(Stored items)
================
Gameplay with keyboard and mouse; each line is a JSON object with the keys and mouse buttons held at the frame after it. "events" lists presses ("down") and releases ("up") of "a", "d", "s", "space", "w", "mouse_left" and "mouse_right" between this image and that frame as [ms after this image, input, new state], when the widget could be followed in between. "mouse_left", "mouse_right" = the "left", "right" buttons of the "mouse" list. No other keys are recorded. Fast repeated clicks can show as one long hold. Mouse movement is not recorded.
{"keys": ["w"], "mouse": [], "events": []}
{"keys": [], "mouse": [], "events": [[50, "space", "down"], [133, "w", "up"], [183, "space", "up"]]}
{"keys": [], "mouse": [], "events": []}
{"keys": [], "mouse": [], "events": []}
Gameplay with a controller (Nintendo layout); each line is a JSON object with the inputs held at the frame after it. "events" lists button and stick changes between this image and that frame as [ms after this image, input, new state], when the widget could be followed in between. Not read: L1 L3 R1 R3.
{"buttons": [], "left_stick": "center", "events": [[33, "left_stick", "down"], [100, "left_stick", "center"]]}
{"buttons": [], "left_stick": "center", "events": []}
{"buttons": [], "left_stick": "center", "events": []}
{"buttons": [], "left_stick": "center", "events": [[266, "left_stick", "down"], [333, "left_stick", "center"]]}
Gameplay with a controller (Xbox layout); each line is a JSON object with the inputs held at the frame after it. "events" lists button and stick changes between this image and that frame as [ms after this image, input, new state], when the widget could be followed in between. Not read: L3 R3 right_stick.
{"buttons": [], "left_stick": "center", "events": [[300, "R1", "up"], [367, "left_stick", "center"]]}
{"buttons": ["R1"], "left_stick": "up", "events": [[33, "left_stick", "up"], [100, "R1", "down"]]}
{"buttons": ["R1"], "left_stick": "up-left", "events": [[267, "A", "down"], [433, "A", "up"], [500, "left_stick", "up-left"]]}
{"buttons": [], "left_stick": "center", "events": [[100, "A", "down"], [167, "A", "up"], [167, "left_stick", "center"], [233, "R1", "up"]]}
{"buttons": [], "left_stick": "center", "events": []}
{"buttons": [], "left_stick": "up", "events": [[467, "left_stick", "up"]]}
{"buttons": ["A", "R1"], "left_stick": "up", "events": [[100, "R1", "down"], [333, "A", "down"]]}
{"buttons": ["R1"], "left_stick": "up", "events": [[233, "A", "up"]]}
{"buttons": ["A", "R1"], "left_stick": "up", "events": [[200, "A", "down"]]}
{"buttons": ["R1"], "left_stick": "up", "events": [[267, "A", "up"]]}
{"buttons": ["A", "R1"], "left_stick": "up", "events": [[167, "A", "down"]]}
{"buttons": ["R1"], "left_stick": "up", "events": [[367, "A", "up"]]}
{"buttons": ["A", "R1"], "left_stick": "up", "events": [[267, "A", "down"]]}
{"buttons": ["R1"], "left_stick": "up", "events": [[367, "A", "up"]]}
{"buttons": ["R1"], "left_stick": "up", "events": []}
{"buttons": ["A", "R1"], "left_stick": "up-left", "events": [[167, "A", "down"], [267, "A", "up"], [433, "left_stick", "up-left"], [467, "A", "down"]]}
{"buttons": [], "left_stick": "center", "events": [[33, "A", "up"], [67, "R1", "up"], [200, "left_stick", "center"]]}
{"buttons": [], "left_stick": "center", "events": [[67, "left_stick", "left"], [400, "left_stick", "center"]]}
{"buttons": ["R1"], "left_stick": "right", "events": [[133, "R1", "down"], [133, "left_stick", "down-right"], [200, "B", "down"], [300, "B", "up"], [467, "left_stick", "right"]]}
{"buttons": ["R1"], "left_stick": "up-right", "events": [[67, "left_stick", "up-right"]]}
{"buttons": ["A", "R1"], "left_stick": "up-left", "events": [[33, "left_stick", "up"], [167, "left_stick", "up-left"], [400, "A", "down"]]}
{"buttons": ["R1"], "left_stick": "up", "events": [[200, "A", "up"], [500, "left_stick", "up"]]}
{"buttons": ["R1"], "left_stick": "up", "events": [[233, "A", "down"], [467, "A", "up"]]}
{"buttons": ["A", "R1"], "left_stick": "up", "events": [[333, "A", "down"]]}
================
Assignment: Scan the records above for the word "read" and return every line where it occurs.

Reply to the task:
Gameplay with a controller (Nintendo layout); each line is a JSON object with the inputs held at the frame after it. "events" lists button and stick changes between this image and that frame as [ms after this image, input, new state], when the widget could be followed in between. Not read: L1 L3 R1 R3.
Gameplay with a controller (Xbox layout); each line is a JSON object with the inputs held at the frame after it. "events" lists button and stick changes between this image and that frame as [ms after this image, input, new state], when the widget could be followed in between. Not read: L3 R3 right_stick.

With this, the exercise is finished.